Limitations & Future Work

  • The theoretical model focuses on "inter-regional" structural injustice and does not account for intra-institutional racial discrimination. The breast cancer experiment focuses on a single lever (first screening age) and is not a comprehensive causal claim.
  • The three-criterion definition includes "grey areas," such as whether institutional membership is truly exogenous in scenarios like college admissions where selection is endogenous.
  • Social Determinant Parity is proposed conceptually but lacks a differentiable form for optimization or extensive empirical comparison with existing in-processing/post-processing algorithms.
  • Multi-level causal models require high-density community-level covariates and must address the potential violation of SUTVA (no interference), leaving the engineering path for future work.

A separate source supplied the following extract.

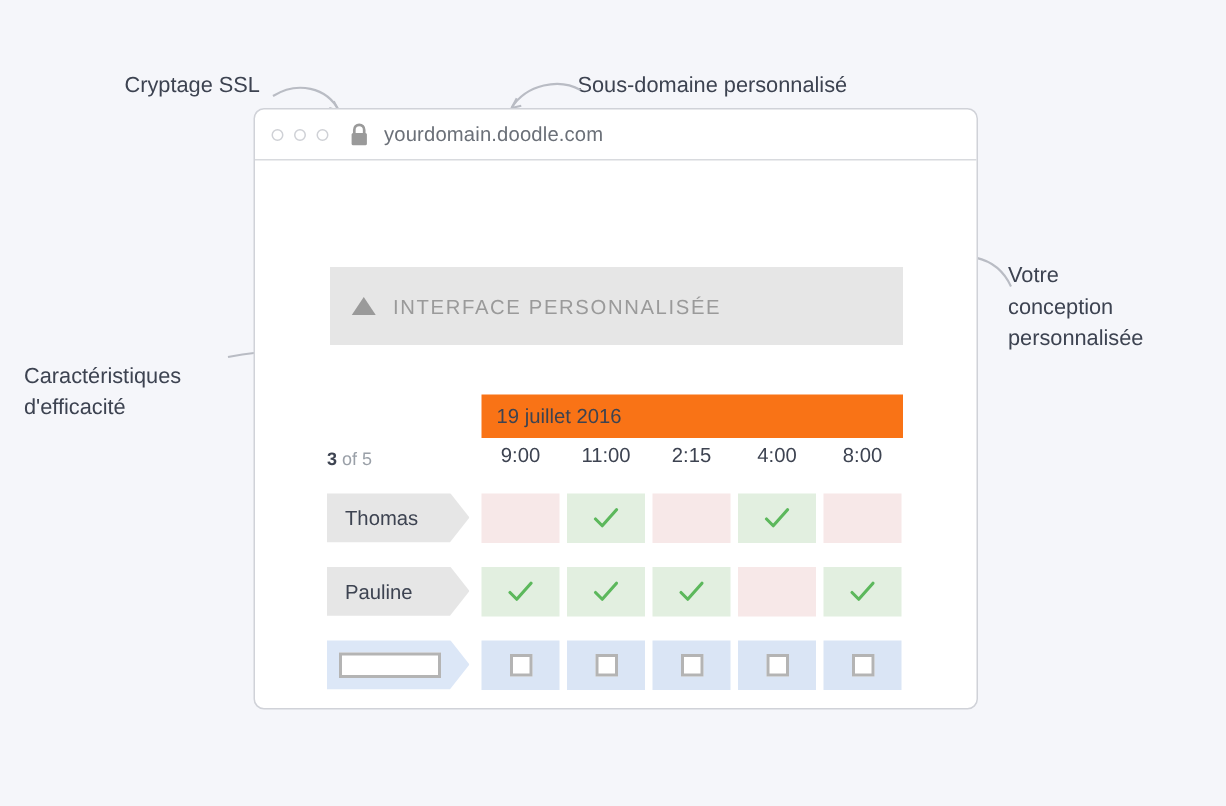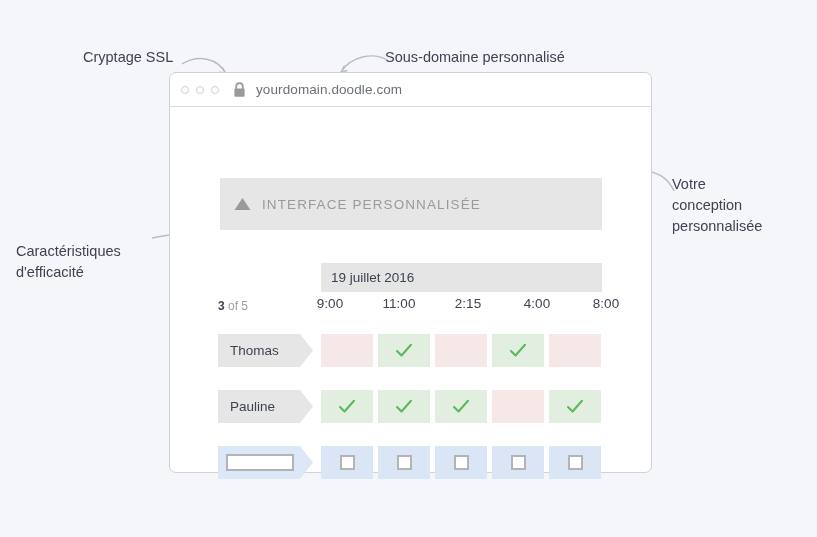"19 juillet 2016" #date-header { background: #e5e5e5 -> #f97316 }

  • vs. Conditional Demographic Parity (Žliobaite et al., 2011): While CDP uses region as a mediator to explain residual bias, this paper argues for auditing the structural variables within the region directly.
  • vs. Path-specific Causal Fairness (Zhang & Bareinboim, 2018a): These methods often treat social determinants as mediators downstream of race. This paper argues that environmental variables are not ancestors of race and treating them as mediators obscures their status as direct policy intervention points.

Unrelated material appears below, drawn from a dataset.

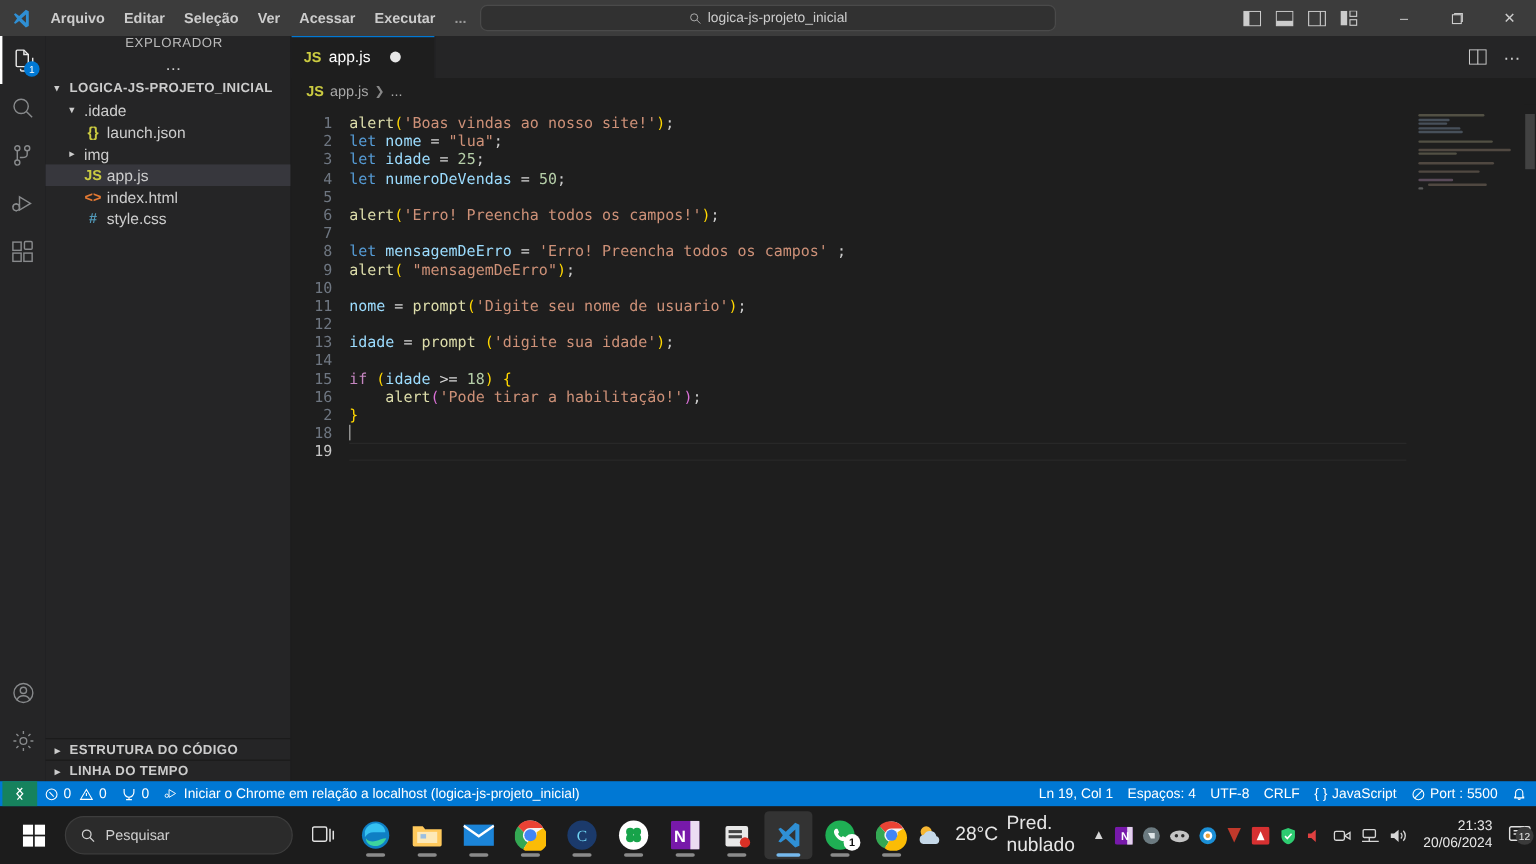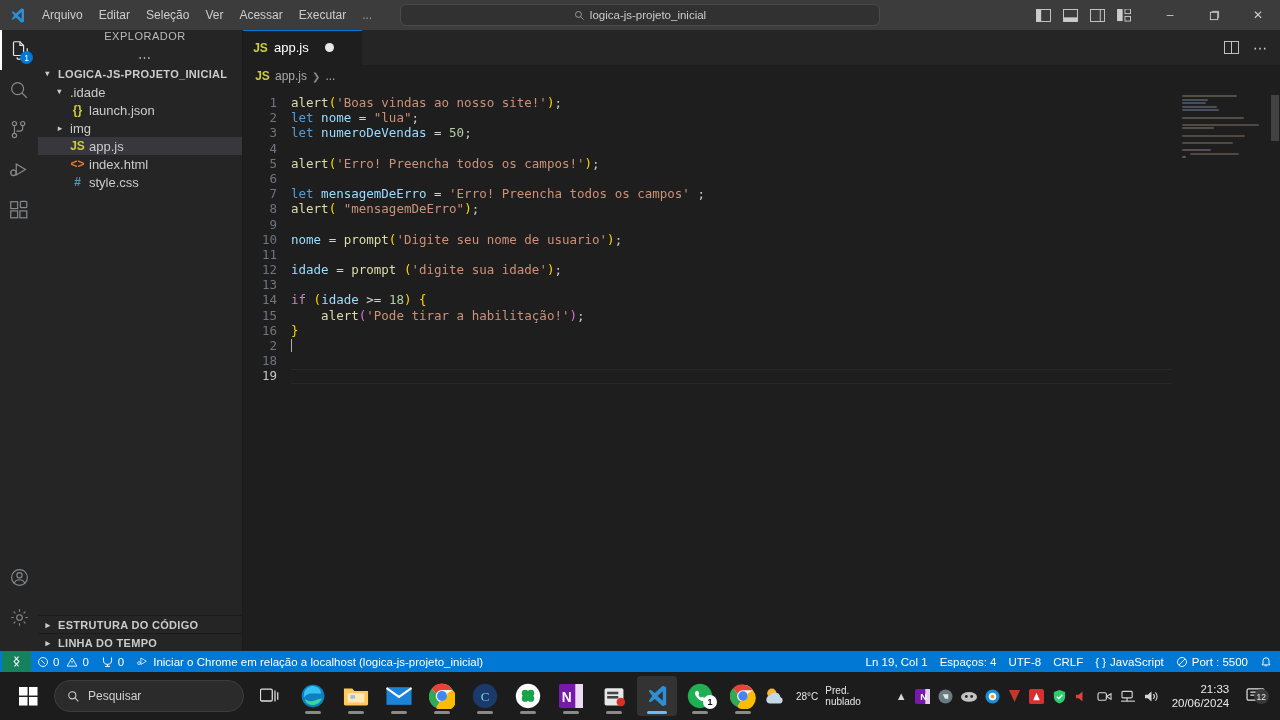"Arquivo" .menu-item { font-weight: none -> bold }
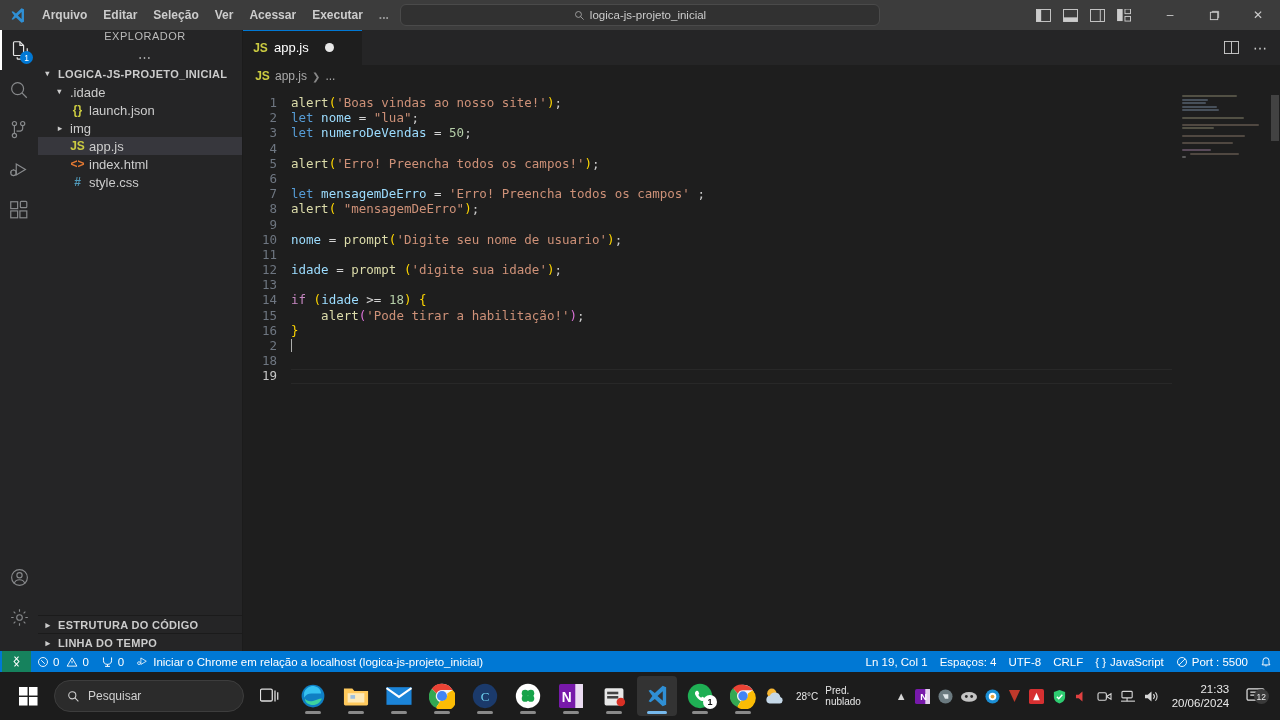"let idade = 25;" div.ln { html: none -> <div><span>let</span> <span>idade</span> <span>=</span> <span>25</span><span>;</span></div> }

  • vs. Domain Adaptation for Fairness (Madras et al., 2018): These approaches treat contextual heterogeneity as distribution shift to be normalized. This paper opposes treating context as noise, arguing it is the primary signal for auditing.
  • vs. Obermeyer et al. (2019): While that work empirically showed how "cost as a proxy for need" creates racial bias, this paper scales that insight into a generalized methodology with theoretical models and actionable pillars.

Rating

  • Novelty: ⭐⭐⭐⭐⭐ Redefines the "object of audit" in a crowded field; fundamental position-level innovation.
  • Experimental Thoroughness: ⭐⭐⭐⭐ Combines theoretical proofs, Census data, real medical data, and simulations; lacks end-to-end comparison with existing de-biasing algorithms.
  • Writing Quality: ⭐⭐⭐⭐⭐ Extremely clear argumentation; Table 1 and the Quota Theorem are highly effective.
  • Value: ⭐⭐⭐⭐⭐ Provides a replicable conceptual framework and actionable technical pillars; highly significant for directing ICML community research.